Assignment - All lines in the records below from the line with "www.projectbox.nl" through the line with "kterým klientům pomáhá systémově" are to be given again exactly, both ends included; the pictures are to be left out.

Input -
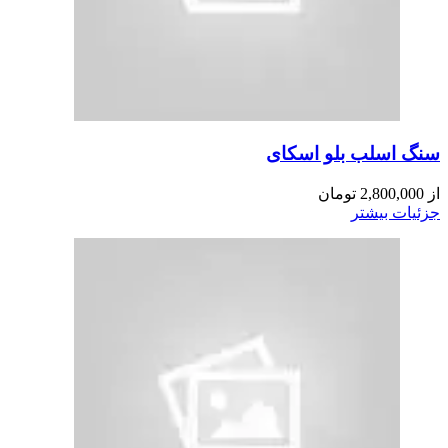
سنگ اسلب بلو اسکای
از
2,800,000
تومان
جزئیات بیشتر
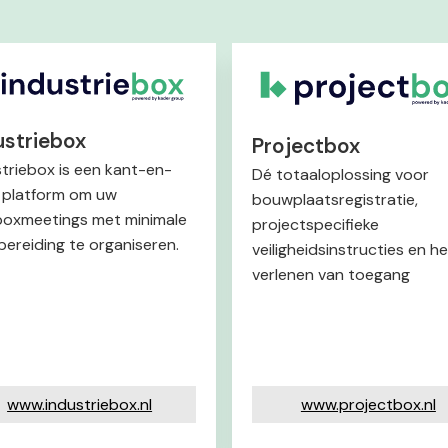
ustriebox
Projectbox
striebox is een kant-en-
Dé totaaloplossing voor
r platform om uw
bouwplaatsregistratie,
boxmeetings met minimale
projectspecifieke
bereiding te organiseren.
veiligheidsinstructies en he
verlenen van toegang
www.industriebox.nl
www.projectbox.nl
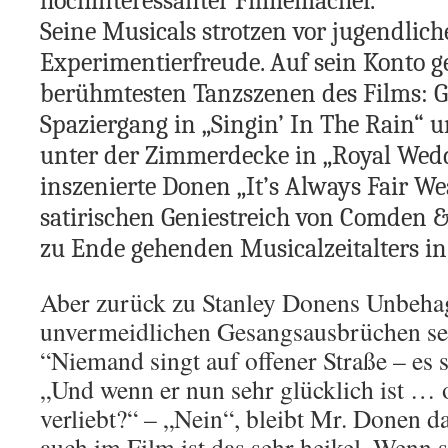
hochinteressanter Filmemacher.
Seine Musicals strotzen vor jugendlich
Experimentierfreude. Auf sein Konto ge
berühmtesten Tanzszenen des Films: Ge
Spaziergang in „Singin’ In The Rain“ u
unter der Zimmerdecke in „Royal Wed
inszenierte Donen „It’s Always Fair We
satirischen Geniestreich von Comden &
zu Ende gehenden Musicalzeitalters in 
Aber zurück zu Stanley Donens Unbeha
unvermeidlichen Gesangsausbrüchen sei
“Niemand singt auf offener Straße – es s
„Und wenn er nun sehr glücklich ist … o
verliebt?“ – „Nein“, bleibt Mr. Donen da
auch im Film ist das sehr heikel. Wenn 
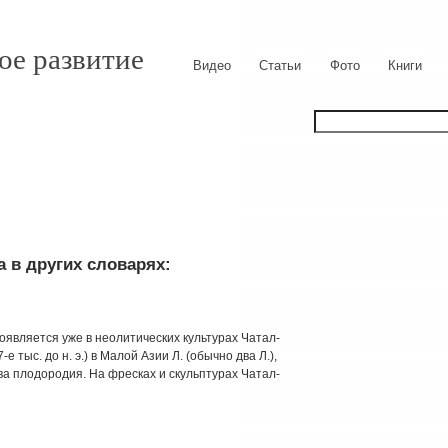
ое развитие
Видео
Статьи
Фото
Книги
 в других словарях:
оявляется уже в неолитических культурах Чатал-
-е тыс. до н. э.) в Малой Азии Л. (обычно два Л.),
тва плодородия. На фресках и скульптурах Чатал-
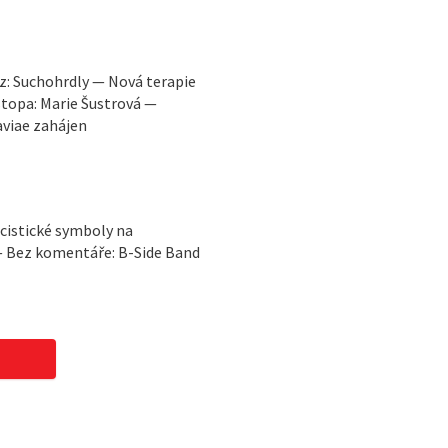
 z: Suchohrdly — Nová terapie
stopa: Marie Šustrová —
viae zahájen
cistické symboly na
 — Bez komentáře: B-Side Band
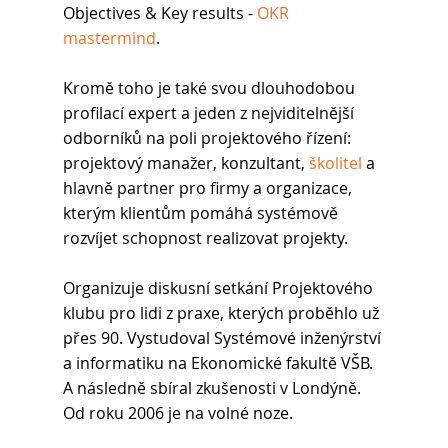
Objectives & Key results - 
OKR 
mastermind
. 
Kromě toho je také svou dlouhodobou 
profilací expert a jeden z nejviditelnější 
odborníků na poli projektového řízení: 
projektový manažer, konzultant, 
školitel
 a 
hlavně partner pro firmy a organizace, 
kterým klientům pomáhá systémově 
rozvíjet schopnost realizovat projekty. 
Organizuje diskusní setkání Projektového 
klubu pro lidi z praxe, kterých proběhlo už 
přes 90. Vystudoval Systémové inženýrství 
a informatiku na Ekonomické fakultě VŠB. 
A následně sbíral zkušenosti v Londýně. 
Od roku 2006 je na volné noze.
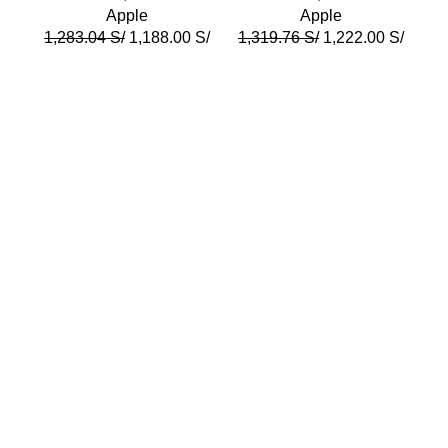
Apple
Apple
1,283.04
S/
1,188.00
S/
1,319.76
S/
1,222.00
S/
2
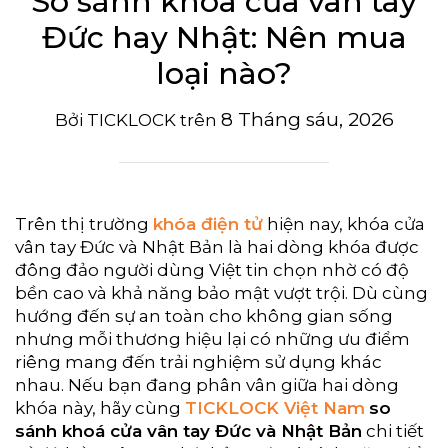
So sánh khóa cửa vân tay
Đức hay Nhật: Nên mua
loại nào?
8 Tháng sáu, 2026
Bởi
TICKLOCK
trên
Trên thị trường
khóa điện tử
hiện nay, khóa cửa
vân tay Đức và Nhật Bản là hai dòng khóa được
đông đảo người dùng Việt tin chọn nhờ có độ
bền cao và khả năng bảo mật vượt trội. Dù cùng
hướng đến sự an toàn cho không gian sống
nhưng mỗi thương hiệu lại có những ưu điểm
riêng mang đến trải nghiệm sử dụng khác
nhau. Nếu bạn đang phân vân giữa hai dòng
khóa này, hãy cùng
TICKLOCK Việt Nam
so
sánh khoá cửa vân tay Đức và Nhật Bản
chi tiết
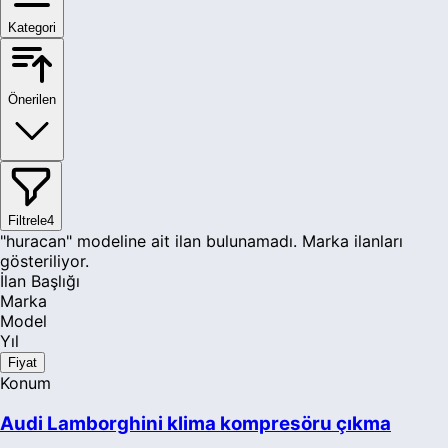
Kategori
Önerilen
Filtrele
4
"huracan" modeline ait ilan bulunamadı. Marka ilanları
gösteriliyor.
İlan Başlığı
Marka
Model
Yıl
Fiyat
Konum
Audi Lamborghini klima kompresöru çıkma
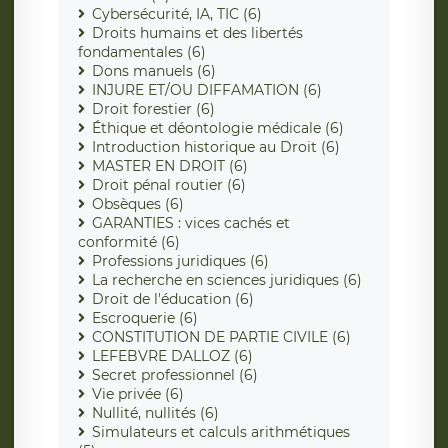
Cybersécurité, IA, TIC (6)
Droits humains et des libertés
fondamentales (6)
Dons manuels (6)
INJURE ET/OU DIFFAMATION (6)
Droit forestier (6)
Éthique et déontologie médicale (6)
Introduction historique au Droit (6)
MASTER EN DROIT (6)
Droit pénal routier (6)
Obsèques (6)
GARANTIES : vices cachés et
conformité (6)
Professions juridiques (6)
La recherche en sciences juridiques (6)
Droit de l'éducation (6)
Escroquerie (6)
CONSTITUTION DE PARTIE CIVILE (6)
LEFEBVRE DALLOZ (6)
Secret professionnel (6)
Vie privée (6)
Nullité, nullités (6)
Simulateurs et calculs arithmétiques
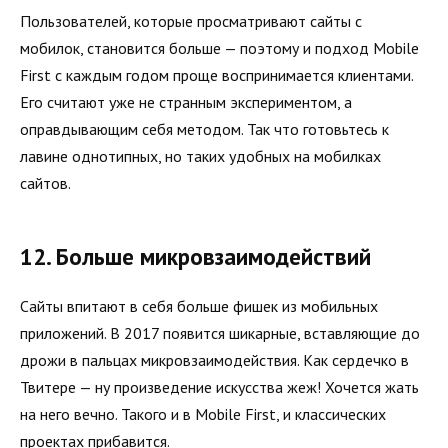
Пользователей, которые просматривают сайты с
мобилок, становится больше — поэтому и подход Mobile
First с каждым годом проще воспринимается клиентами.
Его считают уже не странным экспериментом, а
оправдывающим себя методом. Так что готовьтесь к
лавине однотипных, но таких удобных на мобилках
сайтов.
12. Больше микровзаимодействий
Сайты впитают в себя больше фишек из мобильных
приложений. В 2017 появится шикарные, вставляющие до
дрожи в пальцах микровзаимодействия. Как сердечко в
Твитере — ну произведение искусства жеж! Хочется жать
на него вечно. Такого и в Mobile First, и классических
проектах прибавится.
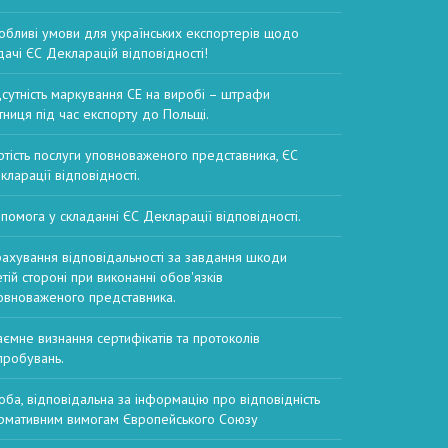
обливі умови для українських експортерів щодо
дачі ЄС Декларацій відповідності!
дсутність маркування CE на виробі – штрафи
тниця під час експорту до Польщі.
ртість послуги уповноваженого представника, ЄС
кларації відповідності.
помога у складанні ЄС Декларації відповідності.
рахування відповідальності за завдання шкоди
етій стороні при виконанні обов'язків
овноваженого представника.
аємне визнання сертифікатів та протоколів
пробувань.
оба, відповідальна за інформацію про відповідність
рмативним вимогам Європейського Союзу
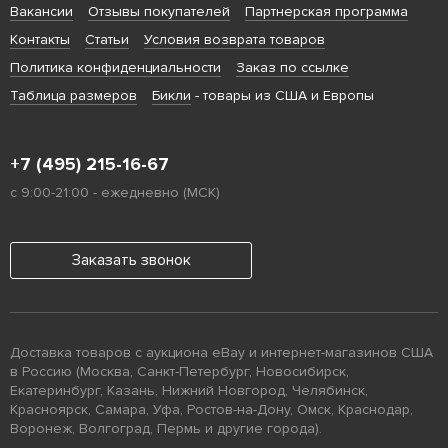
Вакансии
Отзывы покупателей
Партнерская программа
Контакты
Статьи
Условия возврата товаров
Политика конфиденциальности
Заказ по ссылке
Таблица размеров
Бикли
- товары из США и Европы
+7 (495) 215-16-67
с 9:00-21:00 - ежедневно (МСК)
Заказать звонок
Доставка товаров с аукциона eBay и интернет-магазинов США
в Россию (Москва, Санкт-Петербург, Новосибирск,
Екатеринбург, Казань, Нижний Новгород, Челябинск,
Красноярск, Самара, Уфа, Ростов-на-Дону, Омск, Краснодар,
Воронеж, Волгоград, Пермь и другие города).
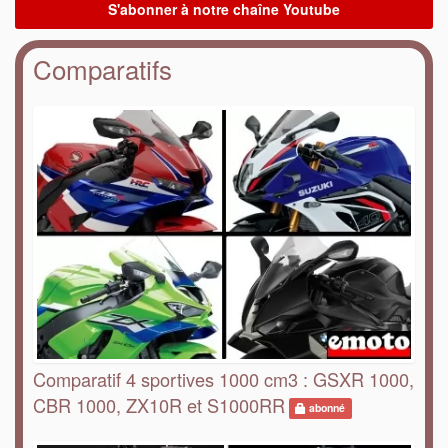
Comparatifs
Comparatif 4 sportives 1000 cm3 : GSXR 1000,
CBR 1000, ZX10R et S1000RR
abonné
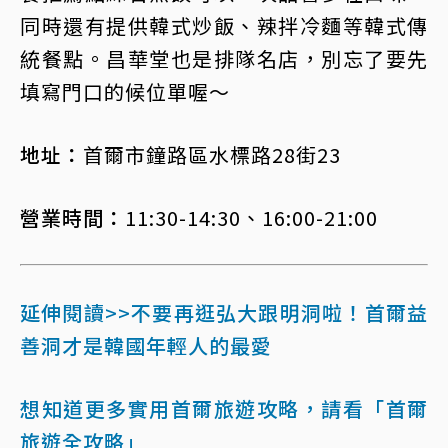
同時還有提供韓式炒飯、辣拌冷麵等韓式傳
統餐點。昌華堂也是排隊名店，別忘了要先
填寫門口的候位單喔～
地址：
首爾市鐘路區水標路28街23
營業時間：
11:30-14:30、16:00-21:00
延伸閱讀>>不要再逛弘大跟明洞啦！首爾益
善洞才是韓國年輕人的最愛
想知道更多實用首爾旅遊攻略，請看「首爾
旅遊全攻略」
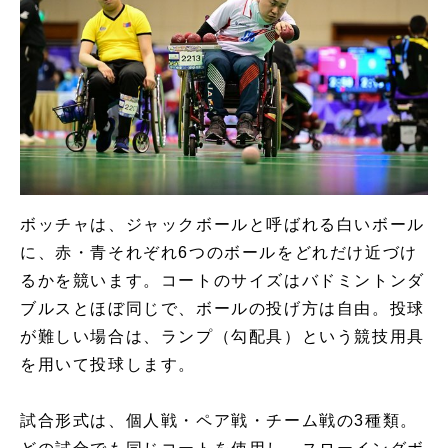
ボッチャは、ジャックボールと呼ばれる白いボール
に、赤・青それぞれ6つのボールをどれだけ近づけ
るかを競います。コートのサイズはバドミントンダ
ブルスとほぼ同じで、ボールの投げ方は自由。投球
が難しい場合は、ランプ（勾配具）という競技用具
を用いて投球します。
試合形式は、個人戦・ペア戦・チーム戦の3種類。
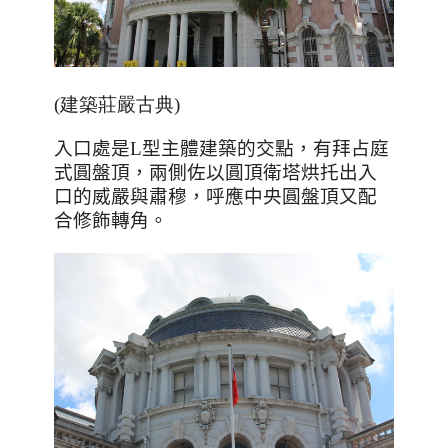
(建築莊嚴古典)
入口處是
L
型主體建築的交點，有拜占庭
式圓盤頂，兩側佐以圓頂衛塔烘托出入
口的威嚴與肅穆，呼應中央圓盤頂又配
合修飾轉角。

Exercise output -
www.projectbox.nl
hochinteressanter Filmemacher.
Seine Musicals strotzen vor jugendlich
Experimentierfreude. Auf sein Konto ge
berühmtesten Tanzszenen des Films: Ge
Spaziergang in „Singin’ In The Rain“ u
unter der Zimmerdecke in „Royal Wed
inszenierte Donen „It’s Always Fair We
satirischen Geniestreich von Comden &
zu Ende gehenden Musicalzeitalters in 
Aber zurück zu Stanley Donens Unbeha
unvermeidlichen Gesangsausbrüchen sei
“Niemand singt auf offener Straße – es s
„Und wenn er nun sehr glücklich ist … o
verliebt?“ – „Nein“, bleibt Mr. Donen da
auch im Film ist das sehr heikel. Wenn 
ое развитие
Видео
Статьи
Фото
Книги
 в других словарях:
оявляется уже в неолитических культурах Чатал-
-е тыс. до н. э.) в Малой Азии Л. (обычно два Л.),
тва плодородия. На фресках и скульптурах Чатал-
 z: Suchohrdly — Nová terapie
stopa: Marie Šustrová —
viae zahájen
cistické symboly na
 — Bez komentáře: B-Side Band
Objectives & Key results - 
OKR 
mastermind
. 
Kromě toho je také svou dlouhodobou 
profilací expert a jeden z nejviditelnější 
odborníků na poli projektového řízení: 
projektový manažer, konzultant, 
školitel
 a 
hlavně partner pro firmy a organizace, 
kterým klientům pomáhá systémově 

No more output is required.